Freeing the Spirits
More than a year ago, my wife and I decided to sell our house, and it sold—quickly. So we found an apartment in Asheville, about 30 minutes east of our home for the previous three-and-a-half years. Being that we—plan in mind—thought it a temporary situation, we delivered most of our possessions, save for the essentials (a couple of chairs, a mattress, corkscrew and computer), to three plywood-walled storage units. What had become a fairly extensive personal library—450 volumes or so—would be sheltered from the musty 100-square-foot containers in gray plastic bins and cardboard boxes (see Boxing Up Bukowski, this blog’s forebear).
A writer’s library is a room full of muses.
But the temporary situation, well, evolved; in the meantime a challenge presented itself: finish a book I was co-writing without a little help from my friends (i.e., the spirit and words of the authors of the books that once filled the space in which I wrote). The rich red walls, lined with just enough shelves to accommodate the collection, and a regal-looking cherry wood desk had been replaced by bland white walls, with only a few books stacked on the floor, and a black square card table. Though trying at times during those months, I survived—but not without adding about a hundred new books to that stack on the floor.
It was a Sunday when I had boxed up Bukowski and the hundreds of others. It was a Sunday, less than two months ago, when I maneuvered the 17-foot U-Haul up to the curb outside the apartment in Savannah, Georgia. “Jesus is Lord,” read a sign above the window of the storefront church that occupies the first floor of the two-story brick building. The air was visible, like vapors squirming above the surface of an airport runway, from the heat of an obscenely radiant sun. The movers we hired were no where in sight.

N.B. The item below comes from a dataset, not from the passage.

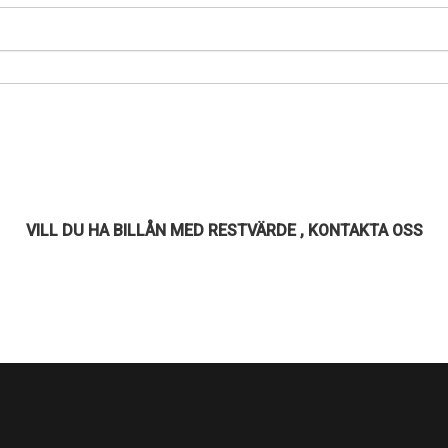
VILL DU HA BILLÅN MED RESTVÄRDE , KONTAKTA OSS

But a revival was underway.
One cannot overstate the importance of a library to a writer. Of course, every writer has their own quirks and habits, their own methods and approaches, their own time and place, when it comes to practicing the craft of creation through the use of words. But most writers, I would argue (from merely my own experience and that of other writers I know), are most at home, most comfortable, when surrounded by words, by books.

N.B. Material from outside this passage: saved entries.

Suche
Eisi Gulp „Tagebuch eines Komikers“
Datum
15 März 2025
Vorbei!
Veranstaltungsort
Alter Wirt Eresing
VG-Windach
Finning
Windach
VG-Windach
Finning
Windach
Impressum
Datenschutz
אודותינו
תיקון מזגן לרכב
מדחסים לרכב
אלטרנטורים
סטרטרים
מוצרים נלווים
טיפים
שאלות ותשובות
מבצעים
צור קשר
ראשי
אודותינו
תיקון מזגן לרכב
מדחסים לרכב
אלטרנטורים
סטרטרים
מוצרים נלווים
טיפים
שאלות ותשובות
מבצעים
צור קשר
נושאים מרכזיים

So I, obviously, was thrilled to have finally left the purgatory of shelfless life. I could have done without having to carry those 100-plus-pound bins up two flights of stairs in 110-degree Savannah steam. But I knew what awaited. (When we were apartment hunting a few weeks earlier, designated space for a library was a prerequisite.) Still sweating from the effort, I pried off the lids, ripping one book at a time from the coffins, reacquainting myself—however briefly—with the title, the author, and the pages. With some, it felt like a brand new discovery—only that it wasn’t. But I also found myself forming a wish list in my mind. In the matter of a few days, I bought and assembled new bookcases appropriate for the unique loft-like space. Only one task remained: arranging the books on the shelves. Though not totally without any method to the madness, I avoided any stringent categorization system, instead grouping them based on my own intuitive sense of where each belonged.

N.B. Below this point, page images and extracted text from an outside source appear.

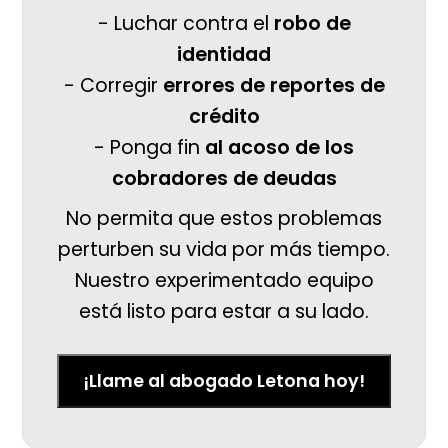
- Luchar contra el
robo de
identidad
- Corregir
errores de reportes de
crédito
- Ponga fin
al acoso de los
cobradores de deudas
No permita que estos problemas
perturben su vida por más tiempo.
Nuestro experimentado equipo
está listo para estar a su lado.
¡Llame al abogado Letona hoy!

Finally, the muses had returned. After a year of library deprivation, my preconceptions, formed as I was dismantling my library nearly 16 months ago, are all true. The need for inspiration is an unavoidable reality for any and all creative artists. For writers, there’s no better source that their personal library. From the mere presence of the books to the spirits of the authors who filled them, from the simple act of scanning the spins to pulling one off the shelf, a library furnishes the writer with an endless supply of stimuli—both real and otherworldly.
I’m surrounded by friends again—Bukowski and Bangs, Talese and Zinsser, Orwell, Hemingway, and Melville. Reminders of what’s possible with the written word. Irving, Friedman, Thoreau. Reminders of why words matter. Hersh, Gonzo, and all the rest. Reminders that it’s not about rejection or recognition—but about the process, the writing itself.

Alberto Manguel, reflecting on the meaning of libraries throughout history in his book, The Library at Night (highly recommended), traces its origins back, in part, to the third century B.C. Library of Alexandria. He provides an inscription believed to have been etched into a wall above the shelves: “The place of the cure of the soul.”
A revival was underway indeed.
Each night, in my library, a revival.